Arthur always made it a point to not book Eames in the seat right next to him, should they have to travel on the same flight. He'd learned this lesson the hard way, after a very long transatlantic flight which had come within a hair of ending with Arthur going to jail for murdering his seatmate for the crime of insufficient personal space and excessive snoring. Not to mention stealing Arthur's wallet. Twice.
Thus, now he always booked Eames as far from his own seat as humanly possible. This worked much better, so long as Eames either didn't bring his computer or Arthur kept his smartphone turned off.
This particular flight, it was Arthur's misfortune to be waiting for confirmation about a job.
After the fifth IM elaborating on a particularly implausible scenario involving sex in the plane's lavatory, Arthur finally replied (out of boredom, he assured himself, purely out of boredom).
Oh please. Have you SEEN the bathrooms? I wouldn't want to touch anything in there.
Two words: complimentary blankets.
Besides, you can barely fit ONE person in there, let alone two.

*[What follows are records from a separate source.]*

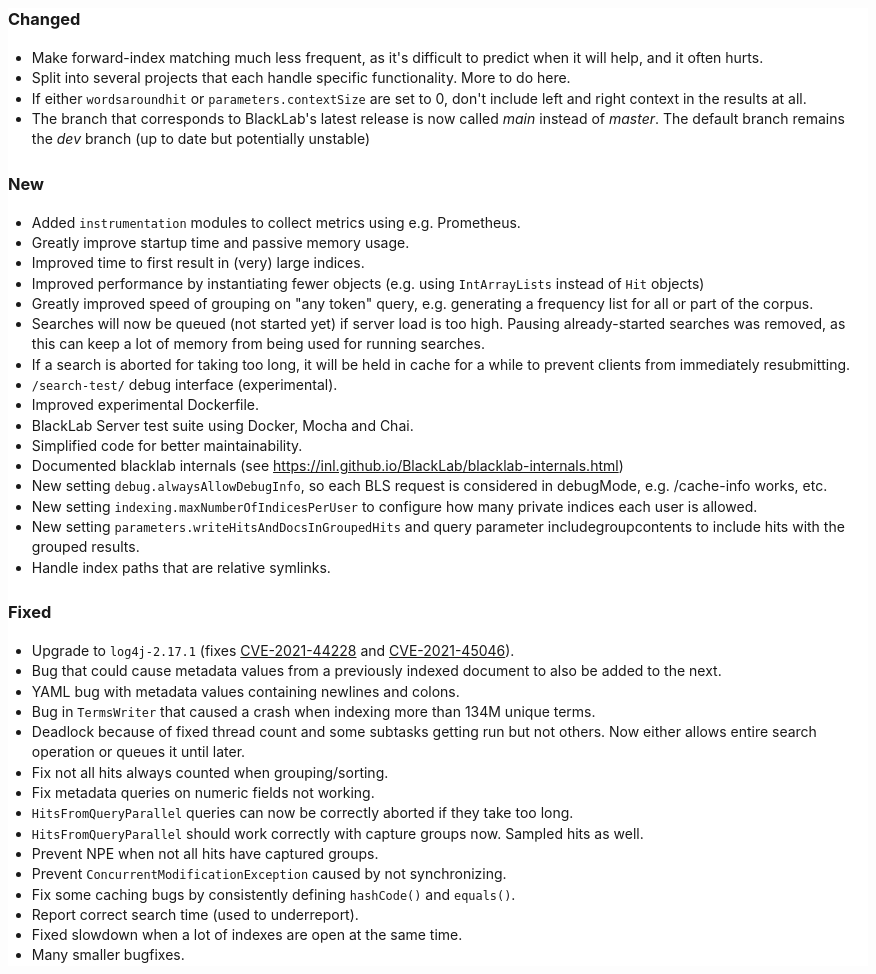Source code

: ### Changed

* Make forward-index matching much less frequent, as it's difficult to predict when it will help, and it often hurts.
* Split into several projects that each handle specific functionality. More to do here.
* If either `wordsaroundhit` or `parameters.contextSize` are set to 0, don't include left and right context in the 
  results at all.  
* The branch that corresponds to BlackLab's latest release is now called _main_ instead of _master_. The default 
  branch remains the _dev_ branch (up to date but potentially unstable) 

### New

* Added `instrumentation` modules to collect metrics using e.g. Prometheus.
* Greatly improve startup time and passive memory usage.
* Improved time to first result in (very) large indices.
* Improved performance by instantiating fewer objects (e.g. using `IntArrayLists` instead of `Hit` objects)
* Greatly improved speed of grouping on "any token" query, e.g. generating a frequency list for all or part of the corpus.
* Searches will now be queued (not started yet) if server load is too high.
  Pausing already-started searches was removed, as this can keep a lot of memory from being used for running searches.
* If a search is aborted for taking too long, it will be held in cache for a while to prevent clients from immediately resubmitting.
* `/search-test/` debug interface (experimental).
* Improved experimental Dockerfile.
* BlackLab Server test suite using Docker, Mocha and Chai.
* Simplified code for better maintainability.
* Documented blacklab internals (see https://inl.github.io/BlackLab/blacklab-internals.html)
* New setting `debug.alwaysAllowDebugInfo`, so each BLS request is considered in debugMode, e.g. /cache-info works, etc.
* New setting `indexing.maxNumberOfIndicesPerUser` to configure how many private indices each user is allowed.
* New setting `parameters.writeHitsAndDocsInGroupedHits` and query parameter includegroupcontents to include hits
  with the grouped results.
* Handle index paths that are relative symlinks.

### Fixed

* Upgrade to `log4j-2.17.1` (fixes [CVE-2021-44228](https://nvd.nist.gov/vuln/detail/CVE-2021-44228) and [CVE-2021-45046](https://nvd.nist.gov/vuln/detail/CVE-2021-45046)).
* Bug that could cause metadata values from a previously indexed document to also be added to the next.
* YAML bug with metadata values containing newlines and colons.
* Bug in `TermsWriter` that caused a crash when indexing more than 134M unique terms.
* Deadlock because of fixed thread count and some subtasks getting run but not others. Now either allows entire search operation or queues it until later.
* Fix not all hits always counted when grouping/sorting.
* Fix metadata queries on numeric fields not working.
* `HitsFromQueryParallel` queries can now be correctly aborted if they take too long.
* `HitsFromQueryParallel` should work correctly with capture groups now. Sampled hits as well.
* Prevent NPE when not all hits have captured groups.
* Prevent `ConcurrentModificationException` caused by not synchronizing.
* Fix some caching bugs by consistently defining `hashCode()` and `equals()`.
* Report correct search time (used to underreport).
* Fixed slowdown when a lot of indexes are open at the same time.
* Many smaller bugfixes.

There's enough space for a good shag. There's ALWAYS enough space for a good shag.
That seems unlikely.
That sounds like a challenge.
Oh, I think it is. Honestly, darling, imagination. Determination. And flexibility. Definitely flexibility. ;P
...do not emoticon at me.
I've never seen the point. Why have sex in an uncomfortable and disgusting place?
Why do anything? Because you can.
Not reason enough.
For you, maybe.
Are you ignoring me?
...honestly, THAT didn't piss you off, did it?
Not even close. I, unlike others, am doing work.
Anything titillating? Hear back about the Brazil job?
....oh DARLING, I DO owe you sexual favors.
As long as they don't involve an airplane bathroom.
Of course not. For that much money you at least deserve a stall in the airport when we land.